## SELECTED PASSAGE
::::

Man Utd 0 Liverpool 5 - anatomy of an evisceration
Man Utd 0 Liverpool 5 - anatomy of an evisceration

How do you explain a 5-0 home defeat?

If you are a club in administration at the bottom of League Two facing a team with promotion aspirations it is a disastrous result.

If you have half your team missing, two men sent off and an outfield player in goal it is unacceptable. Even at Norwich, heads might roll.

For Manchester United against their biggest rivals it is something more. A drubbing for the ages, the humiliation of humiliations, an epochal disaster.

Just how did it all go so horribly wrong?

Bruno Fernandes' miss

Four minutes gone and with the game yet to settle, Bruno Fernandes found himself in a clear ‘should score’ position:

Fernandes shot - SKY SPORTS
Fernandes shot - SKY SPORTS

Instead he slashed his shot high, wide, and forced fans in the disabled section to protect themselves:

Fernandes shoots wide - SKY SPORTS
Fernandes shoots wide - SKY SPORTS

Would the game have turned out any differently if United had taken an early lead? Very possibly not, but this lack of composure and polish set the tone for the home side.

::::

## DATA EXTRACT
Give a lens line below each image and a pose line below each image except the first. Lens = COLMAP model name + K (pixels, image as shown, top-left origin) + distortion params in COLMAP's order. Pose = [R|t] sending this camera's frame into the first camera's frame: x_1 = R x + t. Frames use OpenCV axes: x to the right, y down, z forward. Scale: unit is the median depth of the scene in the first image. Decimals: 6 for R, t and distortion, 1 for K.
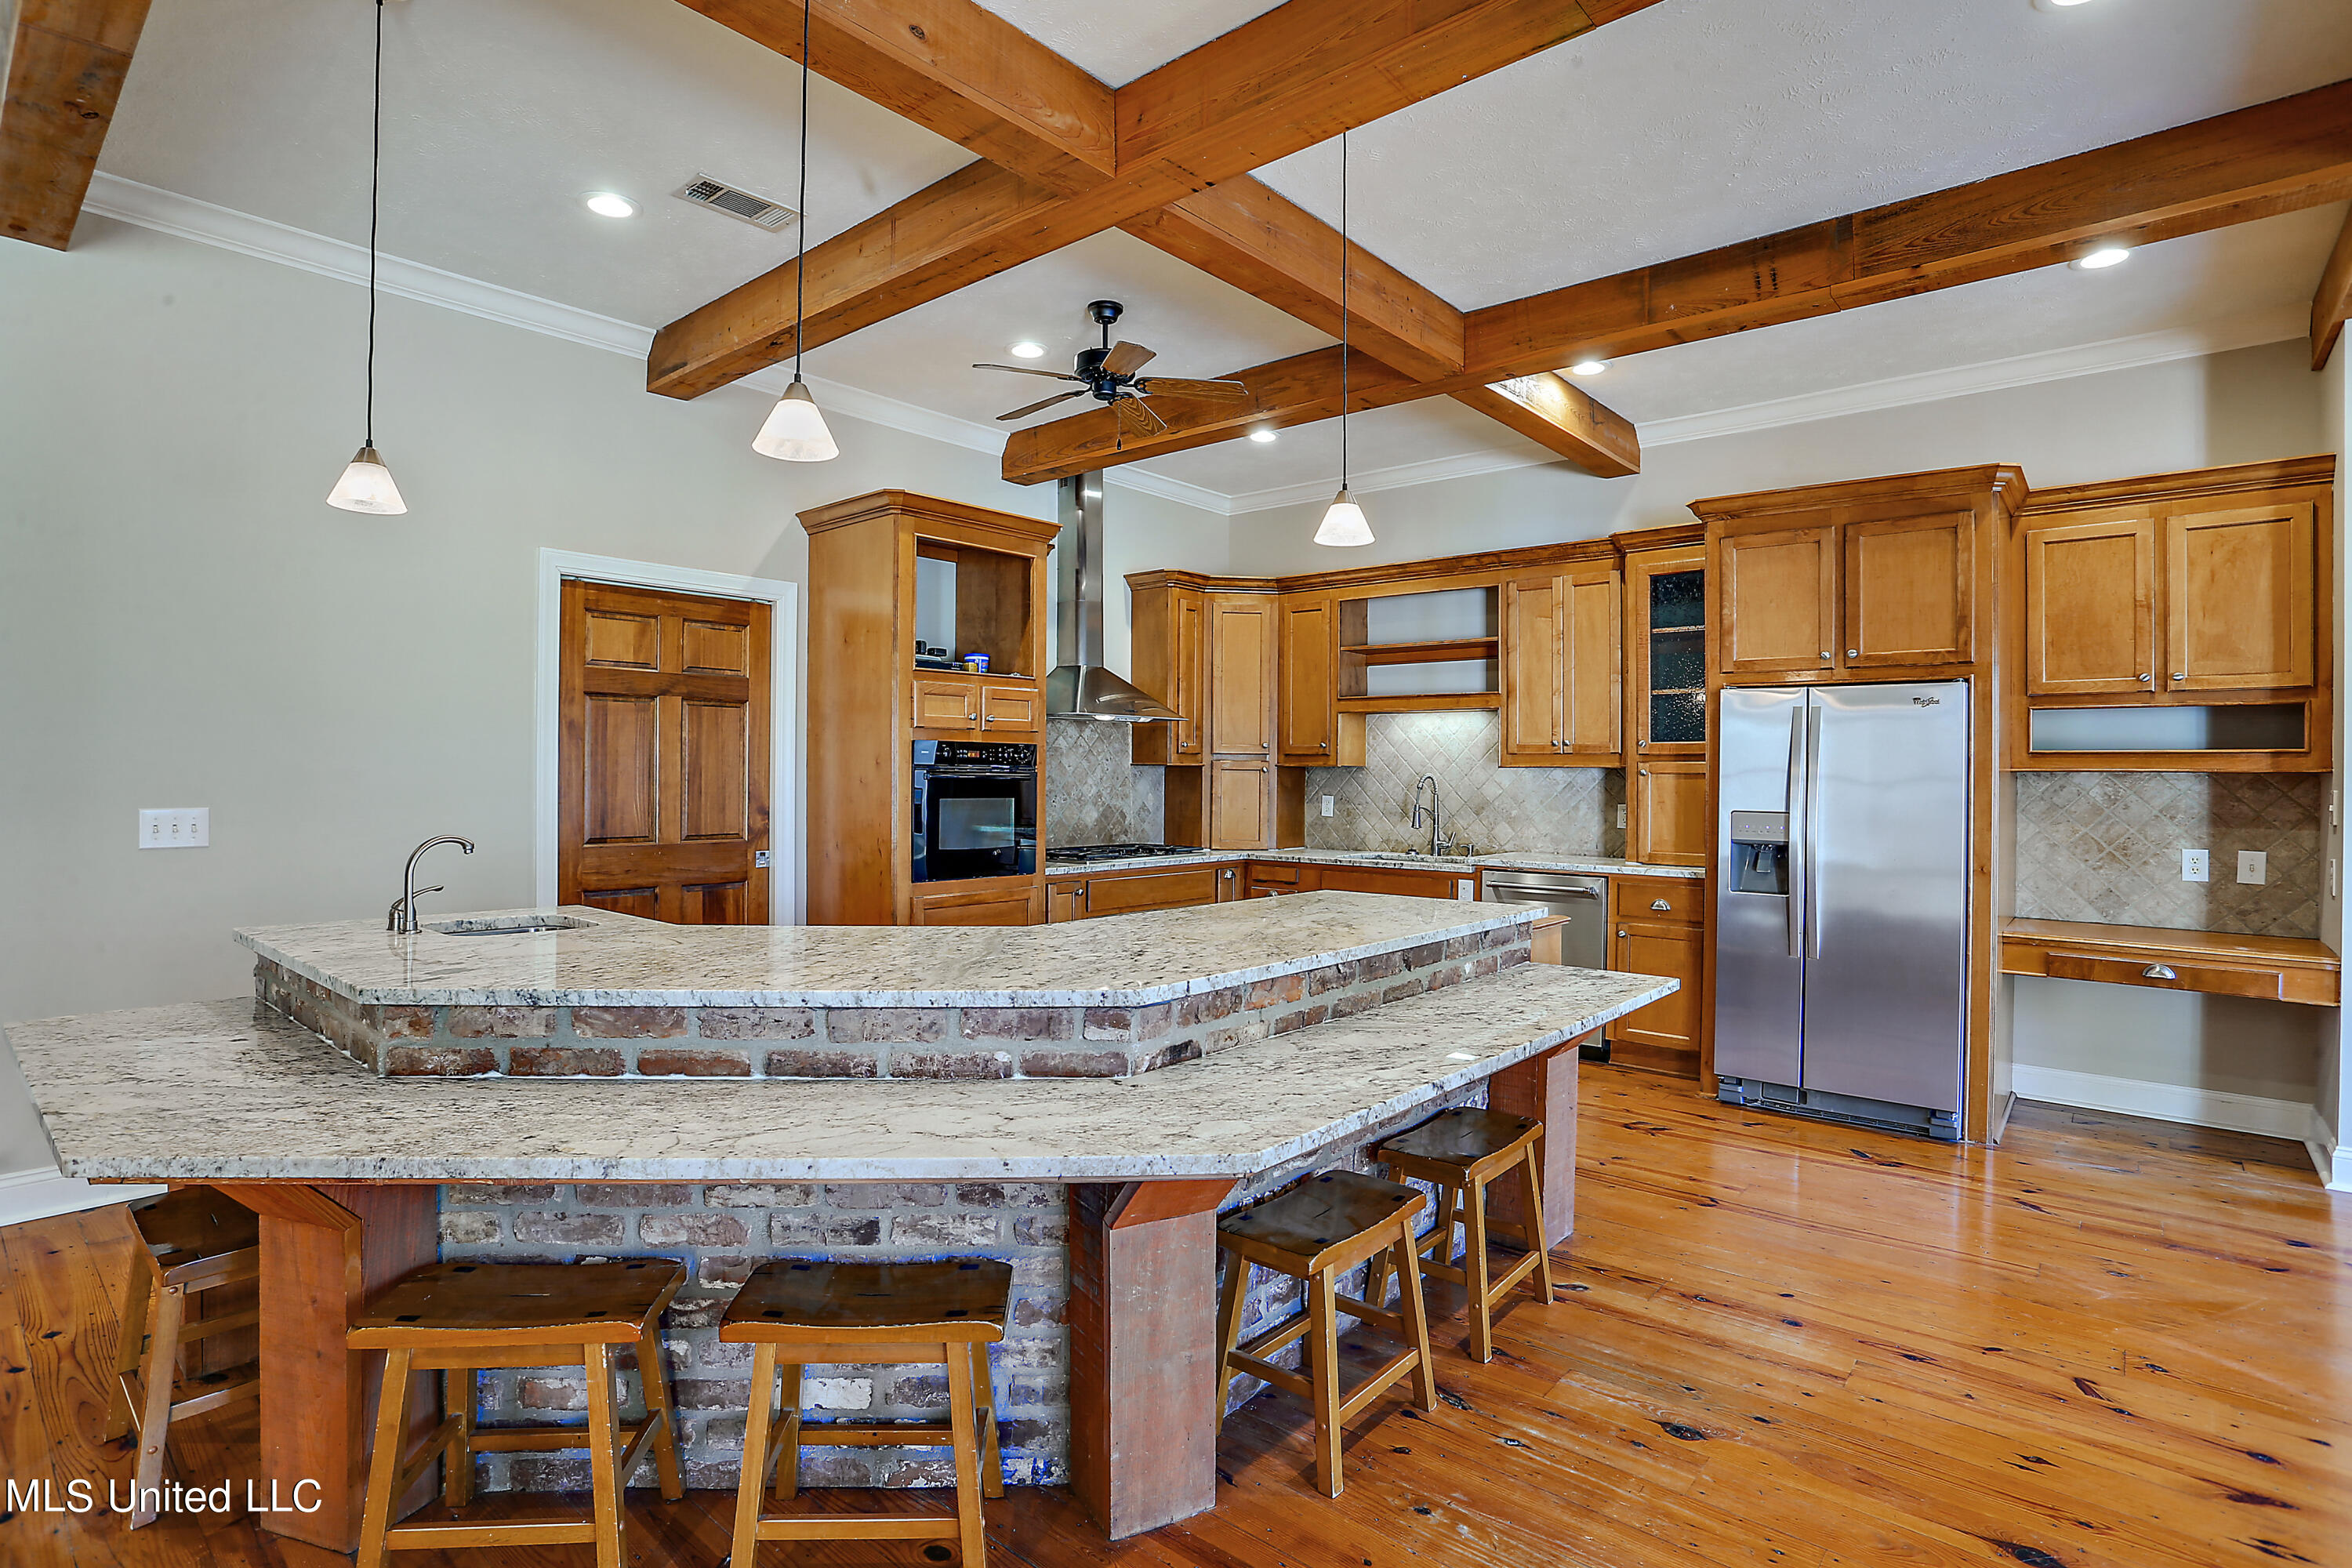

::::

## TO DO
A) Answer these about the passage on Manchester United's 5-0 loss to Liverpool, one per line:
(i) How many minutes had been played when Bruno Fernandes had his clear chance?
(ii) Which fans had to protect themselves from his shot?
(iii) In which league is the hypothetical club in administration placed at the bottom?
B) Quote the passage on Manchester United's 5-0 loss to Liverpool word for word, from "Bruno Fernandes' miss" to "the home side.".

## ANSWERS TO THE EXERCISES
A)
(i) Four minutes
(ii) Fans in the disabled section
(iii) League Two

B)
Bruno Fernandes' miss

Four minutes gone and with the game yet to settle, Bruno Fernandes found himself in a clear ‘should score’ position:

Fernandes shot - SKY SPORTS
Fernandes shot - SKY SPORTS

Instead he slashed his shot high, wide, and forced fans in the disabled section to protect themselves:

Fernandes shoots wide - SKY SPORTS
Fernandes shoots wide - SKY SPORTS

Would the game have turned out any differently if United had taken an early lead? Very possibly not, but this lack of composure and polish set the tone for the home side.